▶ _Text provided_:
--------
A double carbon dot system composed of N, Cl-doped carbon dots and N, Cu-doped carbon dots as peroxidase mimics and as fluorescent probes for the determination of hydroquinone by fluorescence.

A fluorescence method is described for the determination of hydroquinone based on the double carbon dot system as peroxide mimic enzymes and fluorescent probes. Deep eutectic solvent (DES)-based fluorescent carbon dots (N/Cl-CDs) and copper-doped carbon dots (N/Cu-CDs) were prepared by the hydrothermal method. Both carbon dots were characterized with transmission electron microscopy (TEM), transmission electron microscopy (TEM), X-ray diffraction (XRD), ultraviolet-visible (UV-Vis) spectroscopy, X-ray photoelectron spectrometry (XPS), Fourier transform infrared (FT-IR) spectroscopy, and fluorescence spectroscopy. N/Cl-CDs displayed intrinsic peroxidase-like activity and were able to catalyze the oxidation of hydroquinone (H2Q) to p-benzoquinone (BQ) along with an intermediate. The intermediate (BQ) did quench the N/Cu-CD photoluminescence (PL) at 450 nm using an excitation wavelength of 347 nm. Based on the results, a fluorescent platform is proposed for the determination of hydroquinone with a promising determination limit of 0.04 μM (linear range, 1.0-75 μM). The recoveries of spiked water samples were in the range 89.5-105.1%, with relative standard deviations (RSDs) of 1.5-2.9%. This method was applied to determination of H2Q in environmental water samples. Graphical abstract A fluorescence method was established for the determination of hydroquinone based on the double carbon dot system as peroxide-mimic enzymes and fluorescent probes. Chlorine-doped carbon dots (N/Cl-CDs) derived from deep eutectic solvent (DES) displayed intrinsic peroxidase-like activity, and were able to catalyze the oxidation of hydroquinone (H2Q) to p-benzoquinone (BQ) along with an intermediate. The intermediate (BQ) did quench the N/Cu-CD photoluminescence (PL). This method was applied to H2Q in environmental water samples.
--------
▶ _Record excerpts_:
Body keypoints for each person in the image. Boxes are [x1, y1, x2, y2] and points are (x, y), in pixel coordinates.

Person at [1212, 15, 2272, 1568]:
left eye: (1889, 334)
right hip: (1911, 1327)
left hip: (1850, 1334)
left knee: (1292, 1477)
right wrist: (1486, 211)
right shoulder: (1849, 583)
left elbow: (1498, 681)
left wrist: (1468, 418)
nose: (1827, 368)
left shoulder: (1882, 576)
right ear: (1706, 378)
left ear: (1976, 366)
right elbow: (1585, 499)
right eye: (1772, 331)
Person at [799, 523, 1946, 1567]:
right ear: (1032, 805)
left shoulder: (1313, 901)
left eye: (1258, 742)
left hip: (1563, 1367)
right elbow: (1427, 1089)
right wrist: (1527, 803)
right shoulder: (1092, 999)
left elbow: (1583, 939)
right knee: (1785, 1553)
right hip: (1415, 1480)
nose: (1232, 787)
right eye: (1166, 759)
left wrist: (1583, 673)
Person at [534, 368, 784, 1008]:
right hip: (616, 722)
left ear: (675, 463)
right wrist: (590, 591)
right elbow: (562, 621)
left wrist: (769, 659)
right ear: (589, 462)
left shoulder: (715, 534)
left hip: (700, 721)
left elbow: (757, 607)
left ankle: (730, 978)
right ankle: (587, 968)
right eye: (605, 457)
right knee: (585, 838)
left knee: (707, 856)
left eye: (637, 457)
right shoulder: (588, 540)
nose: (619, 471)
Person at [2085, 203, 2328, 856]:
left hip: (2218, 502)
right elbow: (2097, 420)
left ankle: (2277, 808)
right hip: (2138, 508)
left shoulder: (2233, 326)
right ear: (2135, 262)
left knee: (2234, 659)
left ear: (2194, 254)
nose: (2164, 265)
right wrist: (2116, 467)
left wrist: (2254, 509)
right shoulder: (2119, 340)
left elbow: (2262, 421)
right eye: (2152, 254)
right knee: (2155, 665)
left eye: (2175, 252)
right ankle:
--------
▶ _List of tasks_:
A. Set down the passage of the hydroquinone text starting at "A double carbon" and ending at "hydroquinone by fluorescence.", word for word.
B. For each statement, answer yes or no according to the hydroquinone text, and quote the words that decide it. (i) Both kinds of carbon dots were made by the hydrothermal method. (ii) The N/Cu-CD photoluminescence was quenched at 450 nm with an excitation wavelength of 347 nm. (iii) Recoveries of the spiked water samples went above 110%.

▶ _Answers for the tasks_:
A.
A double carbon dot system composed of N, Cl-doped carbon dots and N, Cu-doped carbon dots as peroxidase mimics and as fluorescent probes for the determination of hydroquinone by fluorescence.

B.
(i) Yes: "were prepared by the hydrothermal method"
(ii) Yes: "did quench the N/Cu-CD photoluminescence (PL) at 450 nm using an excitation wavelength of 347 nm"
(iii) No: "The recoveries of spiked water samples were in the range 89.5-105.1%"